What I have realized in the last twenty-four hours is that all of our prayers were being met and then some. We didn't receive any photos because his foster home was not close to the orphanage. From the picture that we now have, it is clear that he was being loved and nurtured far beyond what we could have ever hoped for. He now weighs a whopping 23 pounds! My baby with hypotonia and global delays is running around, climbing over everything and is nothing less than a fireball of little boy energy. He clearly hears well, talks to us constantly in Chinese, and as already learned the word "more" which he uses frequently whenever food is involved. He has been taught how to use a fork and spoon and drinks straight out of a glass (which I discovered after he refused all bottles and sippy cups). The boy even know how to work a touch screen and demands that we let him have our phones whenever we take them out. I was prepared for an underweight baby who mostly took formula and very soft foods, but he literally saw a pizza box, reached in, grabbed himself a piece and devoured it. He even fought Charlie over the last piece of pizza in the box 

We have so much work ahead of us. He will still have moments of insecurity and sadness and last night when he realized it was time for bed and we weren't taking him back to his home, he unleashed a wave of total grief and sorrow. The only thing I could do was hold him and cry.

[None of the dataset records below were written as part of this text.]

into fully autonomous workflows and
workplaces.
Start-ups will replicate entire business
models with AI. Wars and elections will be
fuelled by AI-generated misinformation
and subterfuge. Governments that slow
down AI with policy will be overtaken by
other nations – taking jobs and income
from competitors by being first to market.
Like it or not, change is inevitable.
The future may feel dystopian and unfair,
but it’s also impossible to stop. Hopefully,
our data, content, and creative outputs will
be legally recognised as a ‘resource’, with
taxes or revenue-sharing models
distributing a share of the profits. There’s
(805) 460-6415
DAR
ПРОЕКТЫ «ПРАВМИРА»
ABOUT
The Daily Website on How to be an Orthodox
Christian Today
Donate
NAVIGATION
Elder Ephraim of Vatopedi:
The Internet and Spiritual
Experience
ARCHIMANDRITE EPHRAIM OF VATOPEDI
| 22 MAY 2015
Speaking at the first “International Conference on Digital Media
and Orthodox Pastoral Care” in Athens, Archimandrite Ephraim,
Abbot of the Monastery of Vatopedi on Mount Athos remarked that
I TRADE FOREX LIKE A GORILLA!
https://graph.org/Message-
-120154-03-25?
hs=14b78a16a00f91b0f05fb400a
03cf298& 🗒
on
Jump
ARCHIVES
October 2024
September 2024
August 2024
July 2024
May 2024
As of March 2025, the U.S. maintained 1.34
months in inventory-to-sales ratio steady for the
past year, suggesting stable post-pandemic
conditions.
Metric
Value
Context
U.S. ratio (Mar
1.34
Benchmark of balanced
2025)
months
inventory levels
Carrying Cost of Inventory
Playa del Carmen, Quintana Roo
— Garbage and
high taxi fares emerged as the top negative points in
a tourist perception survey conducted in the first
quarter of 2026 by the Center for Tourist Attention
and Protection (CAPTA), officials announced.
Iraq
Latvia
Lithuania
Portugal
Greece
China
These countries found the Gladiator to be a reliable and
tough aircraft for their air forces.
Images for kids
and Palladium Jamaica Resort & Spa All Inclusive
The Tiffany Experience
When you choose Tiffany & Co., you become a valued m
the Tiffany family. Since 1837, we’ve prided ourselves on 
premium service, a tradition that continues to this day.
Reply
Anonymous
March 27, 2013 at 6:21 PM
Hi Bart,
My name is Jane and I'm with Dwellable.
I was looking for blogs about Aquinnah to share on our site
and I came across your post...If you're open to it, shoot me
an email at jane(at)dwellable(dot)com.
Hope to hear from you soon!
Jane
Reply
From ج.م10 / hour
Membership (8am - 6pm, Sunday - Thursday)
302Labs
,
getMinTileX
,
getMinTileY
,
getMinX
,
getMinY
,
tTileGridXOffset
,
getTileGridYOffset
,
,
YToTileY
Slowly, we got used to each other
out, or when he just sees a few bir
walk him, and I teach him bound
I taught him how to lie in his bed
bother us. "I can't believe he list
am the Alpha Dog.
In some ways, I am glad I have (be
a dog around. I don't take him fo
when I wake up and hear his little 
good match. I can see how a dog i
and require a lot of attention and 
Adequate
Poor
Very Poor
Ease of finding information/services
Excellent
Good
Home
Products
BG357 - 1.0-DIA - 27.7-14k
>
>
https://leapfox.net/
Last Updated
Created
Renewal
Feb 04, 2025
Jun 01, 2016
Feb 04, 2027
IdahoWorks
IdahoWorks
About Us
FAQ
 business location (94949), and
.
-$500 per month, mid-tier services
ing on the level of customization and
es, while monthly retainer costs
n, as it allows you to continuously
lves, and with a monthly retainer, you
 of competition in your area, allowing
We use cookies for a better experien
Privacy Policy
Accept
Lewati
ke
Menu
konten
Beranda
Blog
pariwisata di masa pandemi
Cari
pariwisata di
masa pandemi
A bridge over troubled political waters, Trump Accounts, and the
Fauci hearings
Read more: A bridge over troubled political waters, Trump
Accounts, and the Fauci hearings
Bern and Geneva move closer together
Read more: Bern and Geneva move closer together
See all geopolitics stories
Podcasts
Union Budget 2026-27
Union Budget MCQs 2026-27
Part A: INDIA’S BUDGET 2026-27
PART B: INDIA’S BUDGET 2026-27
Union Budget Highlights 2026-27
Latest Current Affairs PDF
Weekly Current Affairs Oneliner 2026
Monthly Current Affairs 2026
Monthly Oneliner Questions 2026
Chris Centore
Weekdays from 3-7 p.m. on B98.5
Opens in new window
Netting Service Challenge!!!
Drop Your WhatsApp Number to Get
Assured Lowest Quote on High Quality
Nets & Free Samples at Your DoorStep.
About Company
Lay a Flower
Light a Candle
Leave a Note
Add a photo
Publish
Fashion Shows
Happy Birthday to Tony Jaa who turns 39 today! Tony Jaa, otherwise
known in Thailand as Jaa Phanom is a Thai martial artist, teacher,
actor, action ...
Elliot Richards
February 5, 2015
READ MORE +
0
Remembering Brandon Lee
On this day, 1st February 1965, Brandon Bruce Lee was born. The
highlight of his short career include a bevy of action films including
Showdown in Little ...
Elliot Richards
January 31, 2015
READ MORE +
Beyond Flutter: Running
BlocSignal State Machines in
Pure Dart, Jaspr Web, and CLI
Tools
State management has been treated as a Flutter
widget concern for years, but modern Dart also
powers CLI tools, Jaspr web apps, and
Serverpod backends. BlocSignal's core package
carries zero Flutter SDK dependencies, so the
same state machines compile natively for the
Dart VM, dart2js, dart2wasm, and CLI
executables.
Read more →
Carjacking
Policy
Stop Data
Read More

But he has already started reaching to me for comfort, has given me some slobbery kisses, and is not happy at all when Charlie climbs into my lap, which is what I would call an attachment miracle. 

I say all of this because this is my testimony and one that I know I am supposed to share. Adoption is not for everyone and is no where near being a solution to what some have called a global "orphan crisis."  But for me, this adoption has been a journey deeper into the heart of God than I ever knew I could go. It has forced me to let go of so much of my own pretenses and false understandings of what it means to be what we post-Evangelicals like to call a "Jesus follower." Never in my life have I been so certain that I was being obedient to my Savior and yet so afraid of what was waiting on the other shore. I have been forced to live by faith, day by day.  I been sent down to my knees because the only thing I could do was pray and then pray some more. I have dug deeper into the Word than I ever went in all those years of seminary and discovered that Scripture really and truly still speaks Truth and Wisdom and opens the eyes of our hearts to tiny glimpses of God's own self. I even left my respectable, downtown traditional church for a church that has all those things I used to roll my eyes at (think spotlights, fog machines, video productions, and loud music) because I realized that you can take the girl out of the Pentecostal church, but you can't take the Pentecost out of the girl and what this girl's soul needed was not more hymns and liturgy but a chance every week to stand in worship with other people, lifting my hands to God, laying everything down. I needed to publicly bare my soul, and let God's grace rush in again and again. All of that only happened because we took a chance and followed the path we believed we were meant to journey down together as a family. What I know now is that following God does not guarantee a life free of fear, nor does it mean you will not have to make terrifying, scary decisions. Following God is not a promise that life will be easy or without sorrow. I tremble when I think just how easily we could have found our boy in a much different state. But what overwhelms me more than anything is the realization that fear almost kept me from this beautiful boy who was worth every agonizing, heartbreaking second of our wait, and then some. And that, I believe, is true, amazing, grace.